当我在 elevanlabs 上测试时,我将在下面提到的代码产生非常糟糕的声音(output.mp3)。您认为这是什么原因?是不是设置有问题?
import absl.flags
import absl.app
import absl.logging
import google.generativeai as genai
import requests
import os
import pygame
# Disable unnecessary logs
absl.flags.FLAGS.stderrthreshold = "FATAL"
# Configure your API key
genai.configure(api_key="GEMİNİ_APİ") # Gemini API
# Initialize Pygame Mixer
pygame.mixer.init()
class Response:
def text(self, prompt, question):
"""Sends the prompt and question to the Gemini API and returns the response in text format."""
self.prompt = prompt
self.question = question
# Combine prompt and question
full_question = f"{self.prompt}\n{self.question}"
# Send a request to the Gemini API
model = genai.GenerativeModel("gemini-1.5-flash")
self.response = model.generate_content(full_question)
def text_response(self):
# Display the response on the screen
print(self.response.text)
def voice_response(self):
url = "https://api.elevenlabs.io/v1/text-to-speech/68gbrBPLYTEZzIIJ0apU" # Voice model API
querystring = {"optimize_streaming_latency":"2"}
payload = {
"text": self.response.text,
"voice_settings": {
"stability": 0.35,
"similarity_boost": 0.85,
"style": 0.55
}
}
headers = {
"xi-api-key": "ELEVENLABS_APİ_KEY",
"Content-Type": "application/json"
}
response_voice = requests.request("POST", url, json=payload, headers=headers, params=querystring)
if response_voice.status_code == 200:
with open("output.mp3", "wb") as file:
file.write(response_voice.content)
print("Audio successfully created and saved to 'output.mp3'.")
# Play the audio file
pygame.mixer.music.load("output.mp3")
pygame.mixer.music.play()
# Wait until the audio playback is complete
while pygame.mixer.music.get_busy():
pygame.time.Clock().tick(10)
else:
print(f"Error: {response_voice.status_code} - {response_voice.text}")
# Main function
def main(argv):
prompt = """You are a friendly, polite, and respectful male employee responsible for guiding patients to the correct department and floor in a hospital.
You don't talk about things you don't know.
I will give you information about the departments and floors in the hospital. You will answer the questions asked to you based on this information!
If a patient has a problem, help them, approach them with good intentions, share your feelings with them, and give them moral support.
Departments on the 1st floor: Anesthesiology and Reanimation, Appointment making, Brain and Neurosurgery, and Pediatric Surgery.
Directions to the departments on the 1st floor:
1. Anesthesiology and Reanimation: Go straight through door A1, it is the last door on the right.
2. Appointment making: You will see it immediately to the right of the entrance.
3. Brain and Neurosurgery: It is the 2nd door on the left from door A2.
4. Neurosurgery: Go straight through door C1, it is the last right door on the 1st left.

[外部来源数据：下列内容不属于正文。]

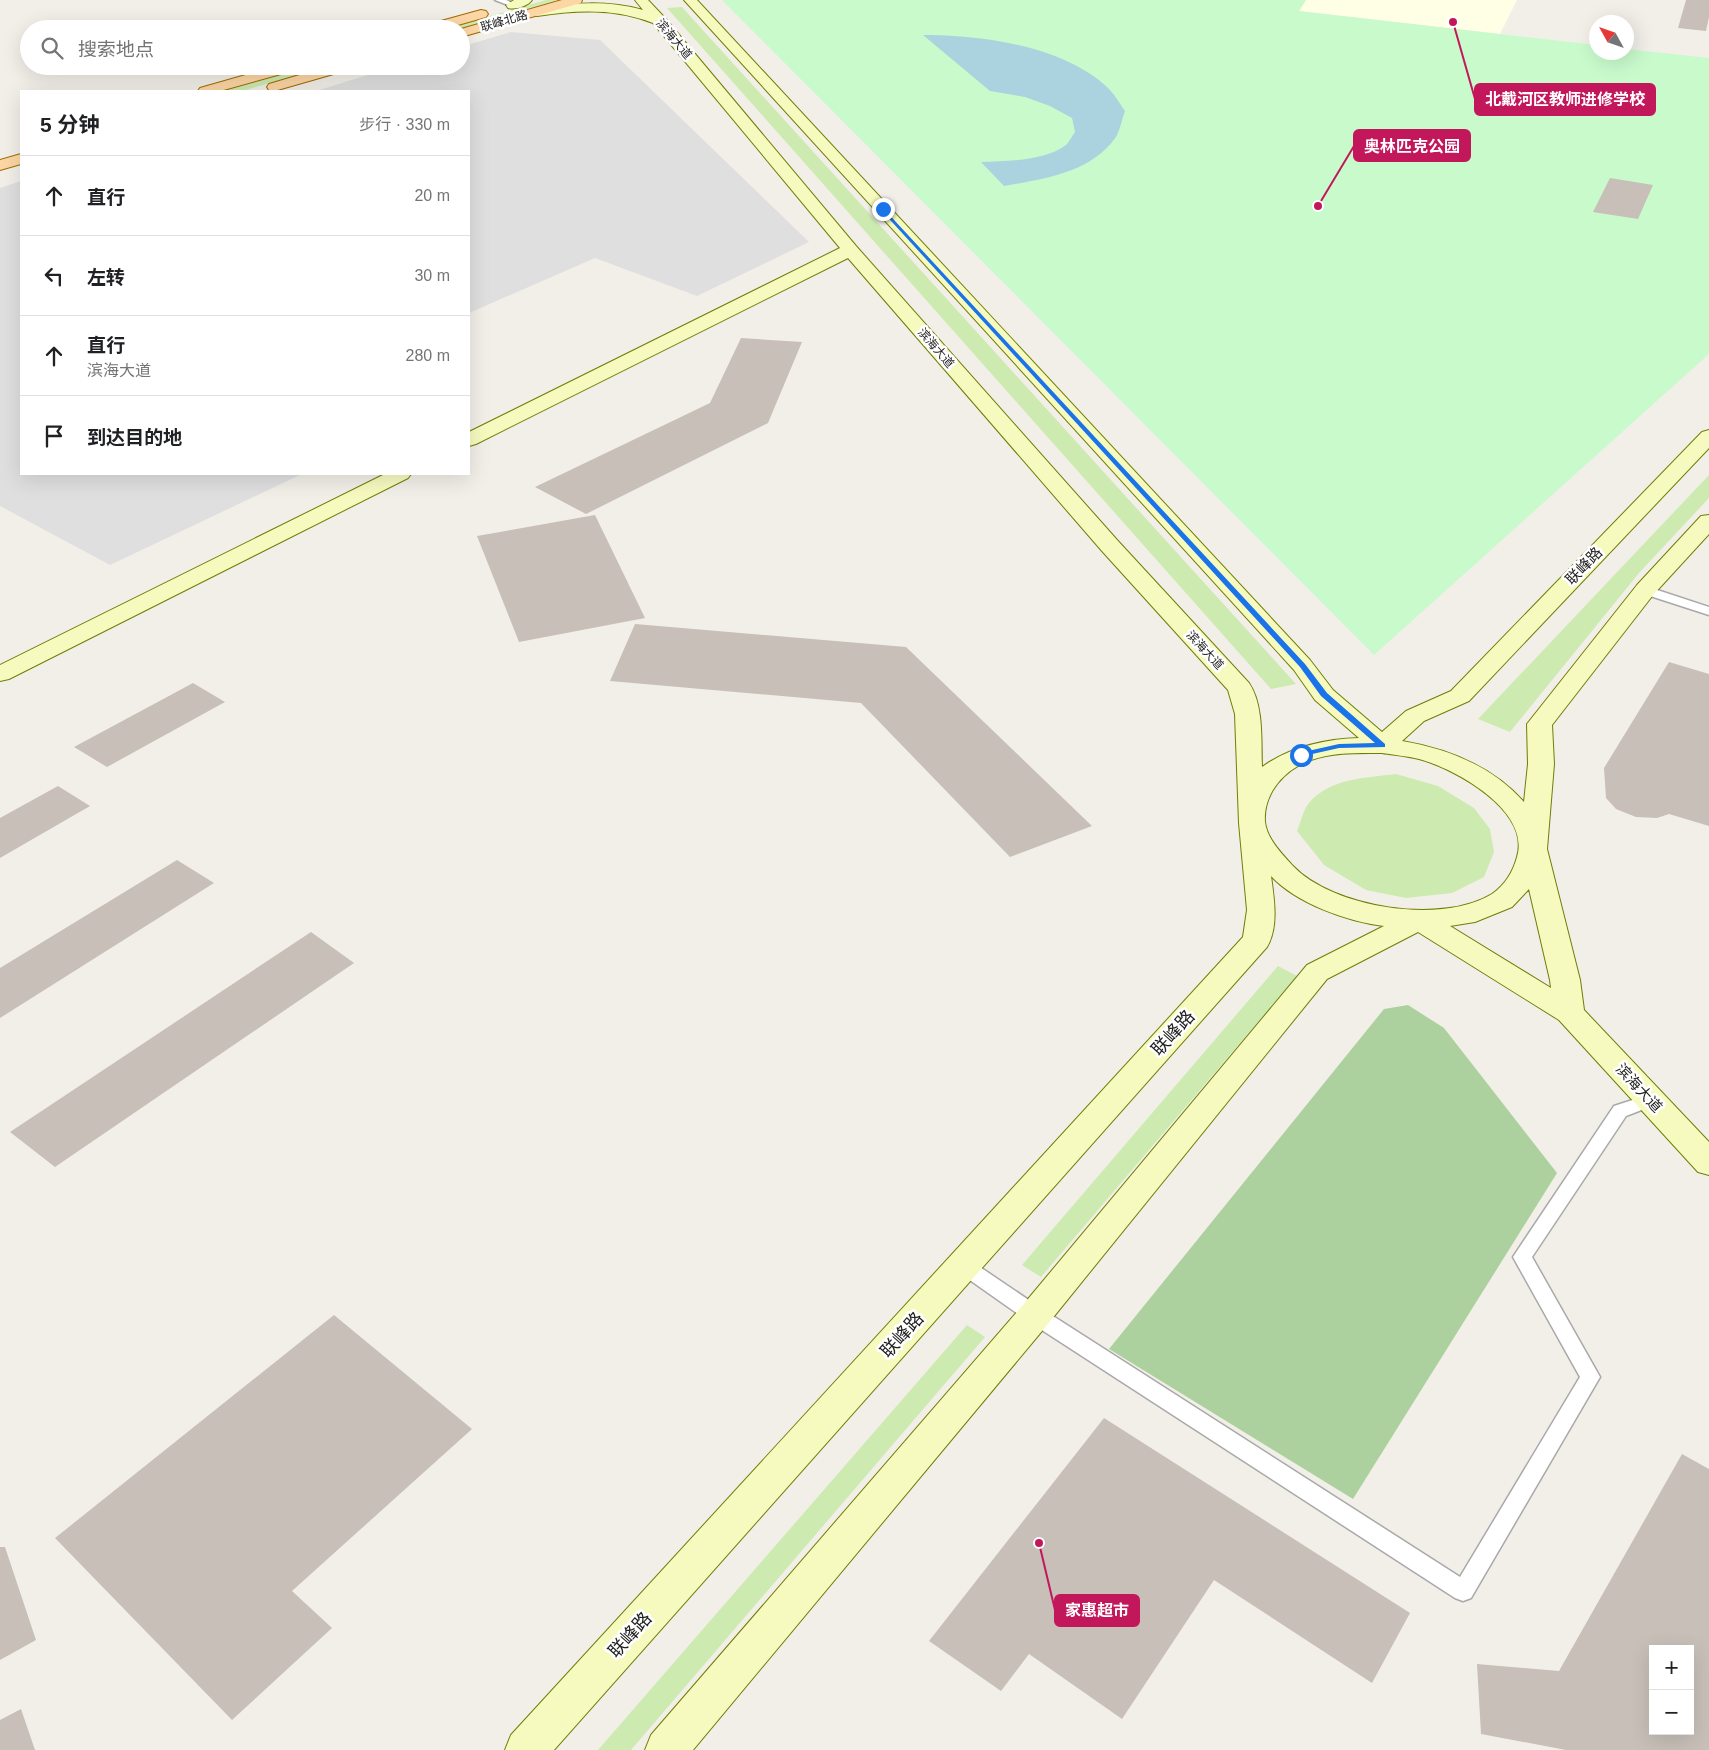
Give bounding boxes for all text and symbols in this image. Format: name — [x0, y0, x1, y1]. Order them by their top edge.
street label: 联峰北路 — [479, 8, 529, 34]
north arrow — [1589, 15, 1634, 60]
street label: 滨海大道 — [653, 16, 695, 62]
search box — [20, 20, 470, 75]
icon: search — [38, 34, 66, 62]
text: 搜索地点 — [78, 39, 154, 60]
callout: 北戴河区教师进修学校 — [1475, 84, 1655, 115]
text: 北戴河区教师进修学校 — [1485, 90, 1646, 108]
text: 5 分钟 — [40, 113, 100, 136]
text: 步行 · 330 m — [359, 116, 450, 133]
callout: 奥林匹克公园 — [1354, 130, 1470, 161]
text: 奥林匹克公园 — [1364, 138, 1460, 155]
icon: ahead — [40, 182, 68, 210]
text: 直行 — [87, 187, 125, 208]
text: 20 m — [414, 187, 450, 204]
route end — [872, 198, 895, 221]
icon: left — [40, 262, 68, 290]
text: 左转 — [87, 267, 125, 288]
text: 30 m — [414, 267, 450, 284]
street label: 滨海大道 — [915, 325, 957, 371]
text: 直行 — [87, 335, 125, 356]
icon: ahead — [40, 342, 68, 370]
text: 280 m — [406, 347, 450, 364]
text: 滨海大道 — [87, 362, 151, 379]
icon: arrive — [40, 422, 68, 450]
text: 到达目的地 — [87, 427, 182, 448]
street label: 联峰路 — [1562, 544, 1605, 588]
street label: 滨海大道 — [1184, 628, 1226, 672]
route start — [1290, 744, 1313, 767]
street label: 联峰路 — [1148, 1006, 1198, 1060]
street label: 滨海大道 — [1613, 1060, 1666, 1115]
street label: 联峰路 — [877, 1308, 927, 1362]
callout: 家惠超市 — [1055, 1595, 1139, 1626]
text: 家惠超市 — [1065, 1602, 1129, 1619]
street label: 联峰路 — [605, 1608, 655, 1662]
map controls — [1649, 1645, 1694, 1735]
button: + — [1649, 1645, 1694, 1690]
button: − — [1649, 1690, 1694, 1735]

5. Pediatric Surgery: Go through C1 and it is the first door on the right.
Based on this information, guide the people who come to you and always remember to not ask for anything more after your answer!
Your answers should not be too short, at least 3 lines.
"""
question = input("Your question: ")
response = Response()
response.text(prompt, question)
response.voice_response()
# Main program
if __name__ == '__main__':
absl.app.run(main)
这是一款应用程序,可以根据医院提供的楼层、面积和类似信息来指导人工智能工作人员。 我现在使用该应用程序的唯一问题是,正如我之前提到的,声音比我在网站上的 11labs 中尝试的声音差。 如果需要,您甚至可以建议新模型和新设置。 但请注意,模型必须是土耳其语或支持其字符。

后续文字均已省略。